▸ **Travail demandé 1**: Dans le relevé, mettez à jour les lignes qui vont de celle avec « ill send you » jusqu'à celle avec « items cannot be refunded. » incluse, en remplaçant « bank account » par « savings account » sans rien changer d'autre.

▸ **Extrait cité**:
○ ○ ○ ○
Carême Cathédrale
Besançon 2020 – 1
1er dimanche de Carême – 1er mars
2020
LE CARÊME, UN CADEAU.
VIVRE DE SON BAPTÊME À
LA LUMIÈRE DE L’ÉCRITURE
ET DE LA LITURGIE
ET DE LA LITURGIE
Chers
frères et sœurs,
Comment
profiter à plein de notre temps de carême pour revenir aux sources de notre foi
et nourrir celle-ci avantageusement ?
En
premier lieu, nous pouvons observer que le temps du carême est… un temps
liturgique. Mais qu’est-ce que la liturgie ? Ensuite ce temps du carême
est construit en quarante jours et cinq dimanches, avant les Rameaux, la
Semaine Sainte et Pâques. Mais que signifie cette construction ? En quoi
nous aide-t-elle à rencontrer le Christ ? Enfin, si nous zoomons sur le
premier dimanche, celui de la Tentation de Jésus au Désert, que nous apprend-il
de particulier ? L’esprit de la liturgie, la structure et la fonction du
carême, le dimanche de la Tentation, telles seront les trois étapes de mon
propos d’aujourd’hui.
1)
L’esprit de la liturgie
La liturgie est constitutive de l’ADN de
l’Église. D’ailleurs, Église vient du grec « ecclesia », qui veut
dire « assemblée » : assemblée liturgique. Et naturellement
cette assemblée liturgique se réunit dans un lieu qui exprimera assez
rapidement, dans son architecture, ce qu’elle est : par facilité de
langage on l’appellera bientôt une « église ». Cependant, nous le
savons, l’Église ne se limite pas à l’assemblée que nous formons, puisqu’elle
est le Corps du Christ : elle déborde donc au ciel ; elle comprend la
communion des saints. Ou plutôt, c’est nous qui – lorsque nous sommes
rassemblés liturgiquement en Église – faisons partie de la communion des
saints.
Nous
percevons donc qu’il y a trois dimensions à tenir ensemble pour comprendre ce
qu’est la liturgie. Une dimension humaine, communautaire, animée et structurée
par l’Esprit Saint ; une dimension rituelle et symbolique qui s’enrichit
par sédimentation au cours des âges ; et une dimension surnaturelle,
puisqu’elle transcende le temps et fait participer dès maintenant à la communion
des Saints. Je voudrais détailler un peu plus ces trois dimensions. Ce sont en
fait trois intentions originaires, qui se sont développées avec le temps.
○ ○ ○ ○
▸ **Travail demandé 2**: Écrivez la suite du texte sur le carême, en partant de l'endroit où il s'arrête.
○ ○ ○ ○
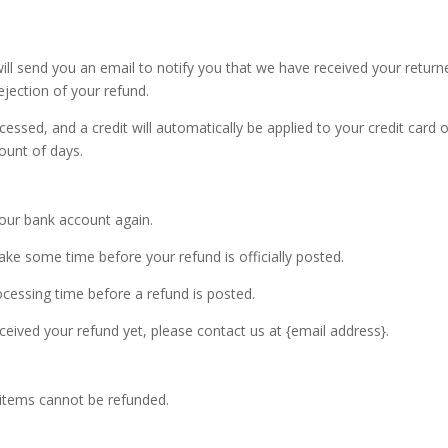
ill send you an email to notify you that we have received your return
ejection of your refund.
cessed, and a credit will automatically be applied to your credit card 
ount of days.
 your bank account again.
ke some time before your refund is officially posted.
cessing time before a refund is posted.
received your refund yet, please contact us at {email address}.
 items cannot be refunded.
○ ○ ○ ○
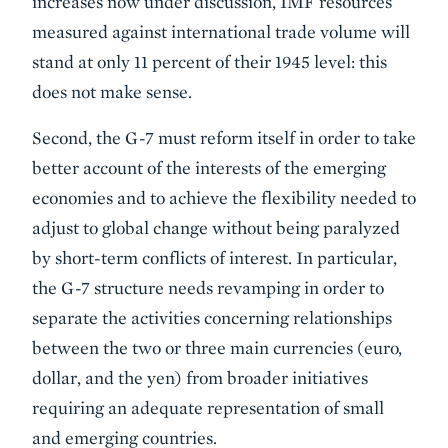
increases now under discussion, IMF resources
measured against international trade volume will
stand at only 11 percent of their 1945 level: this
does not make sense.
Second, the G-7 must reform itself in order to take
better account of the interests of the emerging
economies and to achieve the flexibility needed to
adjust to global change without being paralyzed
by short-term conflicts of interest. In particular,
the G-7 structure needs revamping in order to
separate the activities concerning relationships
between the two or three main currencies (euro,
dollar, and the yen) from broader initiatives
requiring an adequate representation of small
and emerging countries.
○ ○ ○ ○
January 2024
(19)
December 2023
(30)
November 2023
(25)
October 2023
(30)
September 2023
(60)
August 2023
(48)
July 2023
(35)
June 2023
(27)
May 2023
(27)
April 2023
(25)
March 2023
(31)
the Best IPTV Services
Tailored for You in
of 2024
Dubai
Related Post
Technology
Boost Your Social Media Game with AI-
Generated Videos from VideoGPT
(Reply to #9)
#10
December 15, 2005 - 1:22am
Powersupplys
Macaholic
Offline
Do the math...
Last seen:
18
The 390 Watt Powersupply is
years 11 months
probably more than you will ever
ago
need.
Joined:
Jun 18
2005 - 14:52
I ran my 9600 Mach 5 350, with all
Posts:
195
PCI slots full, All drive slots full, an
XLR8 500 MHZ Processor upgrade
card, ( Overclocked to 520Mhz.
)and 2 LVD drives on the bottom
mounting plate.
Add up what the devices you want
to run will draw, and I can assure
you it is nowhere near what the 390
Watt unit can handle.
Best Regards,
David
○ ○ ○ ○
▸ **Réponse 1**:
ill send you an email to notify you that we have received your return
ejection of your refund.
cessed, and a credit will automatically be applied to your credit card 
ount of days.
 your savings account again.
ke some time before your refund is officially posted.
cessing time before a refund is posted.
received your refund yet, please contact us at {email address}.
 items cannot be refunded.

▸ **Réponse 2**:
La
première intention de la liturgie chrétienne, c’est de faire ce que Jésus nous
a demandé de faire : c’est-à-dire perpétuer ses paroles et ses gestes par la
célébration des sacrements. Nous en avons la trace dans les Évangiles :
« Allez, de toutes les nations, faites des disciples, les baptisant au
Nom du Père, et du Fils et du Saint Esprit » ; « Vous ferez
cela en mémoire de moi » ; « À ceux à qui vous remettrez
leurs péchés, ils leur seront remis »… mais aussi dans les témoignages
des Apôtres : « Vous imposerez les mains aux malades et ils s’en
trouveront bien » écrit saint Jacques ; « ne néglige pas le don de
la grâce qui est en toi, qui te fut conféré par une intervention prophétique,
accompagnée par l’imposition des mains, par le collège des anciens »
rappelle saint Paul à Timothée, au sujet de son ordination.
Ainsi
la liturgie est-elle la continuation de l’œuvre de Jésus. Plus exactement, elle
est l’action de Jésus vivant qui agit aujourd’hui par nous, quand nous la
célébrons. Jésus n’a-t-il d’ailleurs pas annoncé : « Je suis avec
vous tous les jours jusqu’à la fin du monde ? ». Il est
actuellement présent dans la célébration des sacrements. La liturgie chrétienne
est d’abord l’œuvre du Christ, par l’action de l’Esprit Saint qui nous y fait
participer, pour la rendre visible. Dans la liturgie, c’est Jésus qui agit.
La
deuxième intention de la liturgie est de conserver et transmettre la mémoire des
œuvres de Dieu constitutives de l’histoire du peuple d’Israël, histoire sainte
accomplie ensuite par la vie de Jésus. La liturgie chrétienne, en ce sens,
s’inscrit tout d’abord dans la continuité de la liturgie juive, celle qui, par
la lecture de l’Ancien Testament et par le chant perpétuel des psaumes, fait
mémoire de l’action et de l’enseignement de Dieu en Israël, lui présente ses
souffrances et ses joies, et lui rend grâce pour tous ses bienfaits. Par la
lecture des Écritures et par le chant, le juif et le chrétien d’hier et
d’aujourd’hui entrent dans l’histoire d’Israël et y sont assimilés. Ils font
leur les larmes du peuple de Dieu et participent à son espérance. La liturgie est
alors l’école indispensable de la vie spirituelle, de la relation de l’homme
avec Dieu.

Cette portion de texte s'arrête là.